=== Énoncé ===
Combien de lignes des données contiennent le mot "isolated" ? Tenez compte de la casse et donnez uniquement le nombre.

━━ Données fournies ━━

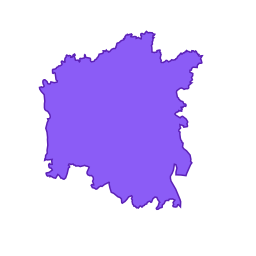 outline of Vavatenina, Analanjirofo, Madagascar, rotated 164°
{"feature_id": "10022922B54073545298219", "entity_name": "Vavatenina", "entity_type": "district", "adm_level": 2, "iso_a3": "MDG", "parent_name": "Madagascar", "parent_adm1": "Analanjirofo", "projection": "albers", "projection_center": [49.007, -17.472], "detail": "fine", "context": "isolated", "style": "filled", "palette": "violet", "viewbox_px": 256, "rotation_deg": 164, "n_neighbors": 0, "source": "geoboundaries", "source_scale": "gbopen_adm2", "svg_char_len": 5822}
<svg xmlns="http://www.w3.org/2000/svg" viewBox="0 0 256 256"><g transform="rotate(164 128 128)"><path d="M207.1,150.4L207.0,146.2L207.9,141.1L208.6,139.1L209.8,133.6L211.9,129.0L212.6,126.0L214.7,124.4L215.6,122.0L216.3,121.4L217.0,119.9L215.3,120.2L214.2,119.5L209.6,118.7L210.4,117.5L210.9,114.0L213.2,114.7L213.1,115.4L214.0,115.1L214.5,114.3L214.7,112.1L214.4,111.4L212.8,110.4L212.3,108.5L216.0,107.1L219.0,107.3L219.3,106.8L219.2,105.1L218.7,104.0L216.2,103.6L216.4,102.7L215.3,102.8L213.3,100.7L211.4,99.7L208.2,102.7L207.1,101.1L206.3,98.3L205.6,98.2L204.8,97.2L203.7,96.4L201.7,97.2L199.0,101.0L196.3,105.9L194.9,106.5L194.8,107.6L195.5,108.7L194.5,109.7L193.8,109.5L193.1,108.7L190.7,108.5L190.3,107.3L189.3,107.0L188.7,105.8L186.1,105.3L184.6,104.1L179.9,104.0L179.1,103.2L177.3,102.2L176.1,101.0L179.4,97.1L179.9,95.9L179.6,94.2L177.9,92.7L176.2,92.4L175.1,90.4L175.3,88.3L176.7,86.6L176.5,83.7L176.7,82.8L178.3,83.6L179.2,83.1L178.7,80.5L176.8,79.4L175.6,78.0L174.2,78.1L172.4,79.2L170.2,79.7L169.1,79.0L166.1,80.2L161.4,81.1L161.0,80.8L161.6,79.5L161.9,75.3L161.8,70.8L159.7,69.1L156.7,64.7L154.8,63.3L153.9,61.6L154.6,57.9L154.2,57.3L151.2,58.2L148.6,59.8L146.4,61.6L143.2,61.9L142.9,60.6L144.2,59.0L143.6,57.6L144.3,56.5L144.5,53.5L144.0,52.7L143.9,51.3L142.6,50.8L142.4,49.9L141.8,49.6L141.7,48.9L140.7,48.7L140.2,48.2L137.9,49.7L137.2,49.4L136.5,48.2L135.9,48.2L134.9,49.1L133.6,49.1L132.7,49.9L131.0,49.8L129.9,51.2L128.1,51.6L127.1,51.5L126.5,50.3L125.8,50.3L123.6,53.1L121.1,54.2L119.4,53.3L119.1,50.8L118.0,48.0L118.4,48.0L120.5,44.8L122.9,43.1L123.0,42.6L122.7,41.9L121.5,41.6L119.4,42.3L117.1,42.3L116.1,44.6L114.1,45.4L112.1,47.7L110.4,47.6L108.9,47.1L108.2,48.1L106.4,48.0L105.9,47.7L104.8,47.6L102.8,45.8L105.2,44.0L105.2,42.0L106.4,40.8L106.1,39.9L104.3,39.0L102.8,38.8L101.4,40.5L100.7,40.5L99.3,37.8L97.7,42.6L97.7,44.6L99.0,56.0L101.3,65.2L101.1,68.0L100.5,70.0L98.1,72.2L95.9,75.1L93.4,80.4L92.1,79.6L92.0,76.0L94.0,72.5L94.8,69.8L90.0,68.2L85.4,66.2L84.2,68.0L77.9,75.6L76.2,76.9L77.0,78.8L76.2,80.5L75.8,84.9L78.0,89.9L80.1,92.7L80.8,94.7L79.2,98.3L79.8,98.8L80.1,99.6L79.9,100.3L80.5,102.0L80.5,103.7L79.8,108.2L79.1,109.7L79.7,110.3L80.0,111.0L79.7,112.0L78.7,112.9L77.8,113.1L77.4,113.5L77.6,114.8L77.2,116.9L76.6,116.4L75.4,116.0L74.9,115.1L74.0,114.9L74.1,113.4L70.7,113.0L70.2,113.5L70.1,116.0L69.1,117.0L68.9,117.7L69.7,120.7L72.3,124.2L73.6,124.2L75.1,123.4L78.6,127.3L79.1,128.6L77.2,129.8L76.6,129.5L75.9,130.0L74.9,129.9L74.4,130.7L74.0,130.2L72.8,130.4L72.4,129.5L71.8,129.4L71.8,129.9L70.9,130.8L71.1,132.3L70.6,132.4L71.3,132.8L71.3,133.3L69.9,133.1L67.6,133.5L66.6,132.9L66.0,133.6L65.9,134.6L66.1,135.1L67.7,135.9L68.0,138.2L70.2,139.8L70.6,141.0L71.2,141.6L71.2,142.8L72.0,144.1L71.6,149.0L70.8,150.4L67.0,151.8L65.5,151.7L63.8,150.3L63.5,149.7L61.5,149.8L59.7,149.3L58.7,149.7L58.3,150.5L58.3,151.7L58.0,152.1L54.3,153.8L55.7,154.4L55.5,155.3L52.8,156.6L53.0,159.2L51.4,160.4L50.7,162.5L53.1,164.6L52.5,166.4L51.1,166.2L50.4,167.7L48.7,168.5L44.8,167.1L44.5,168.2L43.4,169.8L42.7,169.9L41.9,170.6L39.8,170.1L39.0,170.3L38.9,173.4L39.3,174.1L38.8,175.0L36.7,177.0L38.1,177.3L38.7,177.1L40.2,178.0L40.1,178.7L39.6,179.1L40.6,179.6L40.6,180.5L41.4,181.6L41.2,182.5L41.8,183.4L42.8,182.8L43.9,184.2L45.3,184.7L45.9,183.5L47.7,183.9L48.3,184.7L49.3,185.1L50.3,186.4L50.8,186.2L51.0,185.4L52.0,185.6L52.9,184.8L53.8,185.0L55.8,184.2L56.3,185.3L56.8,185.3L57.8,184.4L60.4,183.1L62.1,181.4L63.2,181.3L63.6,180.7L65.9,180.8L67.2,181.6L68.5,180.8L70.7,180.4L72.1,182.3L72.8,182.5L74.2,181.6L75.2,181.6L75.8,181.2L77.9,181.8L78.1,182.7L77.4,183.8L77.8,186.0L77.4,187.1L75.9,189.7L76.3,190.4L75.9,191.3L76.5,192.4L75.7,193.9L76.3,194.3L78.8,194.4L79.2,193.3L79.7,193.0L81.1,193.4L81.8,193.2L84.0,194.4L82.9,198.7L82.7,200.9L81.4,201.9L80.9,204.3L80.1,204.9L79.5,206.7L79.0,207.0L79.3,207.7L78.3,207.8L79.0,208.6L78.6,209.7L77.5,209.7L76.4,210.7L78.0,211.7L78.4,212.8L80.9,213.8L82.4,214.0L83.7,215.8L85.6,214.5L86.1,213.8L87.0,213.9L88.5,215.1L89.7,214.9L90.2,213.6L89.6,212.6L90.2,211.9L90.7,210.1L91.0,210.1L92.4,211.3L93.0,212.2L95.4,211.9L95.0,213.3L95.3,213.7L96.9,214.3L98.1,214.2L100.0,214.9L100.0,215.5L98.4,216.4L98.8,217.5L102.1,217.5L102.8,218.2L103.3,217.6L104.1,217.9L105.8,216.6L106.2,215.3L107.4,215.2L107.2,214.5L107.6,214.1L110.5,213.8L113.2,212.5L114.9,212.6L115.7,211.9L116.2,210.6L117.1,209.7L117.3,208.9L118.5,207.9L119.8,208.4L122.1,208.1L124.6,206.5L125.6,206.3L125.9,206.5L125.9,207.2L127.1,207.9L127.4,208.9L128.7,208.0L129.8,208.9L130.7,209.0L130.5,208.0L131.7,206.7L135.4,206.9L137.0,204.7L138.1,204.2L139.3,202.9L140.8,202.8L142.0,201.6L142.7,201.5L144.8,201.7L145.4,202.4L145.5,203.2L145.0,204.5L145.3,205.6L149.2,207.6L149.0,209.9L149.3,210.4L149.7,210.1L150.2,208.2L151.0,207.3L151.9,207.5L153.2,207.4L154.4,208.0L155.1,208.0L155.9,205.3L156.5,205.0L157.1,207.0L159.6,207.5L159.9,207.9L159.7,209.6L160.1,211.5L158.7,212.6L159.0,213.8L160.5,213.4L161.9,211.6L163.0,211.6L163.5,211.7L163.0,212.4L163.2,213.2L164.4,213.9L165.6,213.8L166.7,215.0L167.5,214.5L168.0,213.2L169.3,212.4L170.2,210.3L170.3,208.9L171.2,208.9L172.6,210.4L173.4,210.5L174.0,209.8L173.8,207.7L174.3,207.0L176.0,206.5L177.5,206.8L178.6,206.0L179.9,205.9L180.7,205.0L182.5,204.8L183.9,205.1L184.6,204.6L185.3,201.6L184.8,201.1L183.4,201.4L182.9,200.7L183.8,194.7L183.8,194.0L182.9,192.8L183.5,191.7L186.4,191.9L189.4,193.6L190.5,192.0L191.7,192.0L192.8,192.7L193.0,194.9L194.5,197.2L195.3,197.5L196.5,197.1L197.2,195.7L197.4,193.8L197.0,191.8L197.3,191.0L198.9,190.6L199.4,190.7L199.8,191.4L201.9,191.4L202.1,189.8L201.3,187.0L199.4,183.2L200.6,176.7L201.7,174.2L202.8,170.4L202.8,168.6L201.9,167.2L200.6,166.2L199.5,162.8L199.5,160.8L199.8,159.8L200.4,159.1L201.3,158.7L202.7,159.0L202.6,157.2L204.0,155.7L207.1,150.4Z" fill="#8b5cf6" stroke="#5b21b6" stroke-width="1.5"/></g></svg>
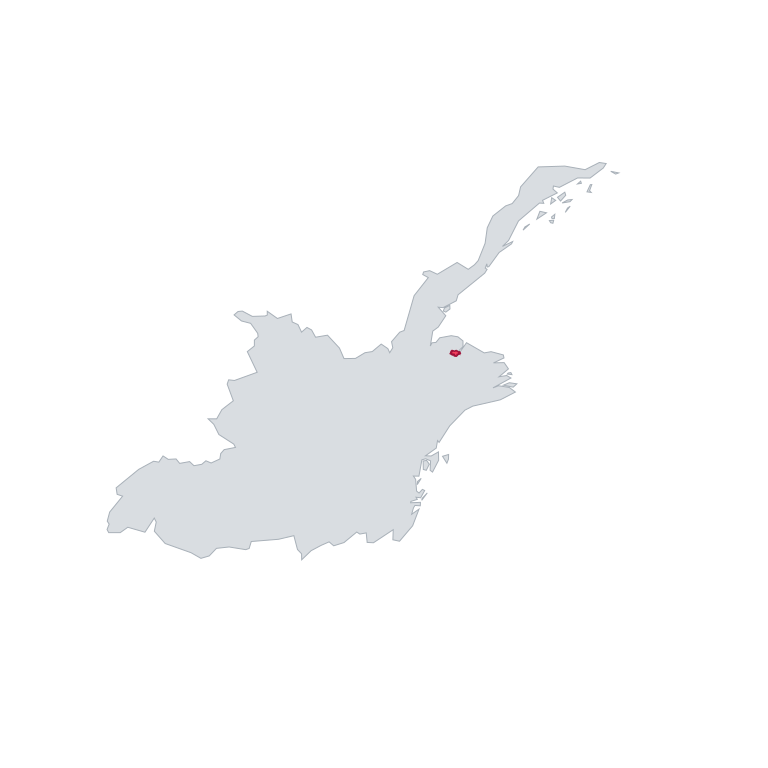 Yangon (East), Yangon, Myanmar (highlighted), rotated 237°
{"feature_id": "60261553B46723390806239", "entity_name": "Yangon (East)", "entity_type": "district", "adm_level": 2, "iso_a3": "MMR", "parent_name": "Myanmar", "parent_adm1": "Yangon", "projection": "orthographic", "projection_center": [96.224, 16.895], "detail": "fine", "context": "in_parent", "style": "filled", "palette": "rose", "viewbox_px": 768, "rotation_deg": 237, "n_neighbors": 0, "source": "geoboundaries", "source_scale": "gbopen_adm2", "svg_char_len": 5788}
<svg xmlns="http://www.w3.org/2000/svg" viewBox="0 0 768 768"><g transform="rotate(237 384 384)"><path d="M493.4,344.2L486.0,340.8L480.7,344.2L472.4,343.1L473.4,350.2L468.8,352.7L460.5,352.1L455.7,363.2L438.4,366.2L427.1,364.3L421.0,374.0L420.6,385.1L417.6,391.8L419.0,403.4L411.6,406.5L407.1,405.8L409.6,411.1L415.4,413.4L418.9,425.4L417.9,430.0L441.7,457.4L449.1,479.1L454.7,476.1L456.4,478.2L454.2,484.0L447.0,488.5L446.1,511.5L434.3,517.1L434.7,524.8L436.2,530.2L446.9,545.4L458.8,555.7L465.6,566.8L467.1,583.0L465.5,589.8L468.7,599.5L474.9,605.9L482.1,631.5L468.3,654.3L454.2,669.4L452.5,685.2L447.9,690.4L445.7,685.5L444.5,669.0L451.4,658.5L453.4,638.2L457.8,633.9L455.4,631.9L449.9,633.4L451.7,617.0L448.5,616.4L451.1,612.9L447.5,585.6L436.5,566.6L434.9,558.3L433.4,569.5L432.1,567.3L431.6,552.2L425.3,535.8L425.9,534.3L428.8,535.7L426.1,532.0L424.0,532.9L422.1,528.8L418.5,494.7L414.4,489.9L415.9,475.1L418.9,471.3L407.6,473.0L402.2,460.5L401.8,453.7L390.6,443.5L392.4,446.7L390.6,450.2L392.4,455.9L387.9,466.7L383.3,471.7L377.1,473.7L372.3,470.6L371.2,464.9L369.3,464.8L373.7,475.7L355.5,485.0L352.8,491.4L343.4,499.9L340.5,498.8L342.1,487.3L336.5,496.4L328.9,496.6L327.4,484.4L324.3,491.5L319.9,493.7L321.4,473.3L320.1,479.2L312.8,487.2L305.7,489.8L307.4,472.9L317.1,446.4L318.0,437.6L313.1,416.3L305.0,398.4L307.4,398.1L301.8,392.9L301.2,379.7L297.9,384.4L297.4,392.7L290.3,388.3L283.7,376.7L286.5,375.7L294.2,381.2L298.6,378.2L299.8,374.5L287.7,363.1L290.8,358.5L286.8,358.6L276.4,353.0L273.5,354.0L274.7,358.8L272.5,360.1L268.6,352.8L271.6,349.2L269.1,349.1L270.9,342.6L269.9,341.6L264.9,350.1L262.1,348.1L265.3,343.8L264.1,341.3L259.7,336.2L260.0,345.2L249.5,330.8L243.7,311.4L248.5,306.6L256.8,312.4L256.6,288.7L260.3,283.6L268.8,288.0L271.3,282.0L274.7,280.5L272.8,264.1L275.7,253.7L281.5,252.0L282.9,243.5L283.9,232.1L281.4,219.2L286.5,222.4L292.3,221.3L305.9,225.8L311.2,211.0L324.2,186.9L319.5,181.3L320.4,177.8L331.7,165.3L337.4,154.0L335.0,143.8L337.5,135.5L347.6,130.3L369.4,113.6L385.6,111.2L392.3,117.8L396.7,118.3L389.9,102.8L403.4,91.1L403.0,81.9L409.3,72.2L412.8,72.5L416.2,77.2L419.7,77.2L426.0,84.2L432.3,103.7L436.8,100.1L442.8,102.8L446.0,131.8L444.7,148.7L441.1,152.6L444.0,159.5L438.3,162.0L434.4,168.8L428.7,169.4L424.8,178.7L419.0,180.1L415.9,187.4L416.6,192.8L411.9,196.0L410.5,205.5L414.6,209.2L416.0,214.2L411.7,224.9L415.4,225.3L431.5,218.0L442.9,219.3L450.6,217.5L445.9,224.7L450.8,234.1L452.0,248.5L469.3,252.4L472.1,256.0L468.4,260.5L462.9,284.0L485.6,287.0L486.5,296.0L491.4,299.2L492.2,304.2L495.3,305.7L507.5,305.2L514.5,298.8L523.6,295.9L524.3,301.1L522.3,304.9L512.4,310.4L505.8,321.3L505.4,323.7L508.6,325.7L497.0,330.3L493.4,344.2ZM290.9,370.4L298.1,374.9L296.7,378.1L292.1,378.3L288.6,372.5L290.9,370.4ZM439.0,602.0L443.9,608.8L439.1,613.5L439.0,602.0ZM289.7,399.8L285.9,397.2L283.3,393.6L291.5,393.7L289.7,399.8ZM446.1,631.2L446.4,640.1L443.3,639.2L441.3,631.7L446.1,631.2ZM316.8,489.8L311.8,495.5L311.0,490.6L318.0,483.5L316.8,489.8ZM414.1,482.0L411.0,480.2L410.6,475.0L412.9,473.5L414.8,476.1L414.1,482.0ZM436.3,642.2L435.6,639.3L438.8,632.0L438.3,638.3L436.3,642.2ZM434.6,658.9L438.8,665.6L438.1,666.9L434.2,661.7L431.8,662.1L434.6,658.9ZM448.9,626.1L444.5,628.0L444.2,621.8L448.9,626.1ZM438.9,690.0L433.2,695.8L433.9,692.6L438.9,690.0ZM267.3,353.7L269.1,361.0L265.9,352.3L267.3,353.7ZM439.0,587.8L438.8,593.4L437.3,584.4L439.0,587.8ZM284.0,359.1L284.6,363.8L281.5,357.1L284.0,359.1ZM433.3,619.7L430.0,617.0L431.2,615.0L432.8,615.4L433.3,619.7ZM431.0,611.7L428.9,615.5L426.8,613.2L428.5,611.6L431.0,611.7ZM431.6,633.7L431.7,637.0L429.2,629.5L431.6,633.7ZM324.5,496.6L322.2,496.4L325.2,492.8L325.6,494.1L324.5,496.6ZM447.0,659.4L444.8,658.8L446.4,655.2L447.0,659.4Z" fill="#d9dde1" stroke="#a8b0b8" stroke-width="1"/><path d="M374.9,458.6L374.7,458.6L374.4,458.6L374.0,458.6L374.0,458.4L374.3,458.0L374.5,457.8L374.5,457.6L374.4,457.5L374.4,457.4L374.2,457.3L374.2,457.2L373.9,457.1L373.7,457.1L373.6,456.9L373.6,456.7L373.5,456.4L373.4,456.2L373.3,456.3L373.2,456.3L372.9,456.4L372.9,456.5L372.8,456.4L372.7,456.4L372.6,456.5L372.4,456.6L372.2,456.7L372.2,456.8L372.0,456.7L371.9,456.7L371.8,456.8L371.7,456.9L371.6,457.0L371.4,457.1L371.1,457.3L371.4,457.4L371.4,457.5L371.5,457.6L371.4,457.8L371.5,457.8L371.6,458.0L371.4,458.1L371.2,458.1L370.9,458.3L370.9,458.5L370.7,458.4L370.6,458.5L370.4,458.8L370.2,458.8L370.3,458.8L370.3,459.0L370.2,459.0L370.1,458.9L370.0,458.7L369.9,458.7L369.7,458.6L369.4,458.5L369.2,458.4L368.9,458.3L368.7,458.3L368.8,458.3L368.8,458.5L368.7,458.6L368.6,458.8L368.6,459.0L368.7,459.3L368.4,459.4L368.3,459.5L368.2,459.5L367.9,459.8L367.9,460.2L368.0,460.5L368.1,460.9L368.1,461.1L368.2,461.3L368.3,461.4L368.5,461.3L368.8,461.3L369.0,461.6L368.9,461.7L368.7,461.8L368.5,462.0L368.4,462.0L368.2,462.8L368.4,463.0L368.6,462.9L368.6,463.0L368.7,463.3L368.7,463.5L368.6,463.8L368.7,464.0L368.4,464.0L368.4,463.9L368.5,463.9L368.4,463.9L368.2,463.9L368.2,464.0L368.3,464.2L368.2,464.2L368.3,464.3L368.5,464.4L368.5,464.8L368.9,464.8L369.2,464.9L369.3,464.9L369.5,464.9L369.4,464.7L369.0,464.5L368.9,464.5L368.9,464.4L368.9,464.2L369.0,464.2L369.3,464.0L369.3,463.9L369.3,463.7L369.2,463.6L369.3,463.6L369.4,463.8L369.3,464.0L369.2,464.1L369.0,464.3L368.9,464.4L369.0,464.4L369.1,464.5L369.3,464.6L369.5,464.7L369.8,464.5L369.8,464.4L370.0,464.3L370.0,464.2L370.3,464.1L370.6,463.8L370.8,463.7L371.1,463.5L371.7,463.4L371.8,463.4L371.9,463.2L372.0,463.2L372.2,462.9L372.3,462.8L372.6,462.7L372.8,462.7L372.9,462.3L372.9,462.2L372.9,461.9L372.9,461.6L372.9,461.3L373.0,461.2L373.2,460.8L373.3,460.8L373.5,460.7L373.9,460.4L374.0,460.3L374.0,460.2L374.4,459.9L374.6,459.6L375.0,459.4L375.1,459.2L375.0,458.9L374.9,458.8L374.9,458.7L374.9,458.6Z" fill="#f43f5e" stroke="#9f1239" stroke-width="1.5"/></g></svg>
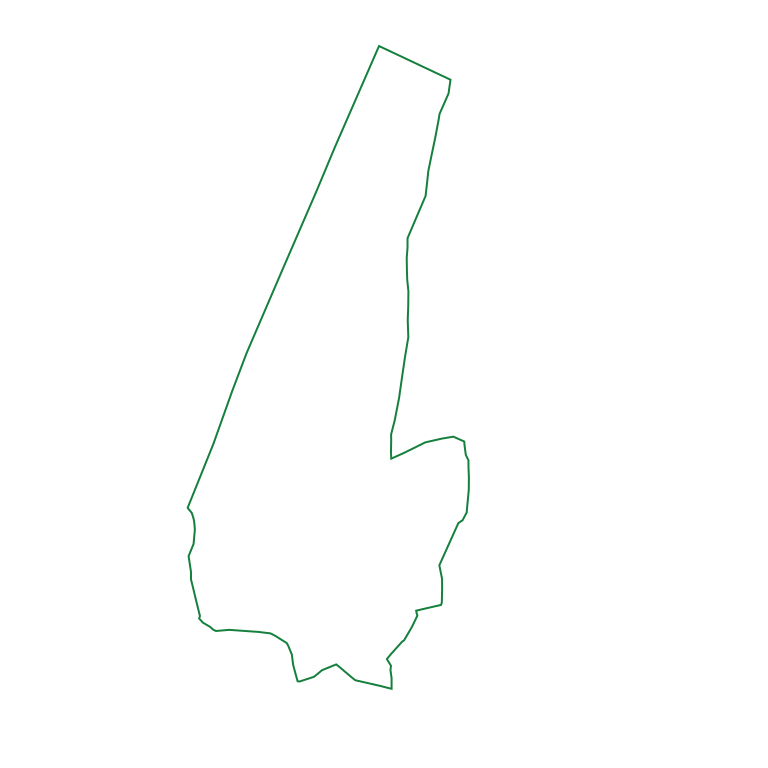 the district of Tchirozérine, Agadez, Niger, rotated 294°
{"feature_id": "23599985B66307714151869", "entity_name": "Tchirozérine", "entity_type": "district", "adm_level": 2, "iso_a3": "NER", "parent_name": "Niger", "parent_adm1": "Agadez", "projection": "equal_earth", "projection_center": [8.551, 17.383], "detail": "fine", "context": "isolated", "style": "outline", "palette": "green", "viewbox_px": 768, "rotation_deg": 294, "n_neighbors": 0, "source": "geoboundaries", "source_scale": "gbopen_adm2", "svg_char_len": 1388}
<svg xmlns="http://www.w3.org/2000/svg" viewBox="0 0 768 768"><g transform="rotate(294 384 384)"><path d="M108.6,514.9L118.3,510.6L125.4,506.2L129.4,505.0L133.9,498.5L141.0,500.5L155.8,505.3L158.0,506.6L173.3,508.3L186.0,508.7L187.8,507.1L190.0,505.6L195.8,513.2L205.4,526.0L207.9,525.7L220.1,520.6L229.6,516.3L240.9,508.3L287.2,508.5L291.5,511.2L300.3,511.8L308.4,509.0L321.8,504.5L333.5,499.4L341.6,495.4L348.6,492.2L352.6,487.5L361.3,482.2L364.1,480.7L364.1,468.8L357.6,459.0L347.4,445.4L328.5,429.7L318.8,421.0L324.5,418.1L335.2,413.6L340.8,411.0L355.0,408.6L377.2,403.5L397.6,397.7L417.6,392.1L436.6,387.2L452.0,379.7L464.7,374.6L478.6,368.6L488.7,362.8L497.6,358.5L508.6,353.4L518.2,350.0L526.8,346.2L572.7,345.5L585.7,341.4L596.5,337.9L611.4,334.6L629.1,330.8L646.5,326.7L653.3,324.9L675.6,324.8L689.0,321.0L690.7,242.0L580.9,242.8L532.1,243.9L451.4,244.7L356.5,245.9L315.8,248.2L259.8,252.5L191.0,255.0L187.9,261.0L183.2,265.1L180.0,267.2L174.1,270.4L160.4,275.1L147.3,275.5L134.0,284.0L126.9,287.2L119.6,292.9L108.9,301.1L97.2,310.2L94.6,310.5L92.3,315.7L91.4,323.9L90.1,327.8L90.0,330.9L96.4,342.5L106.4,370.0L110.0,381.7L109.7,387.5L109.7,387.0L107.8,400.5L105.8,403.1L99.3,409.9L90.5,415.2L84.7,419.9L77.3,426.0L77.9,427.9L88.1,439.2L97.5,443.9L108.4,454.4L107.3,458.6L102.8,474.0L101.7,478.3L106.7,503.7L108.6,514.9Z" fill="none" stroke="#15803d" stroke-width="2"/></g></svg>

━━━

=== Réponse ===
2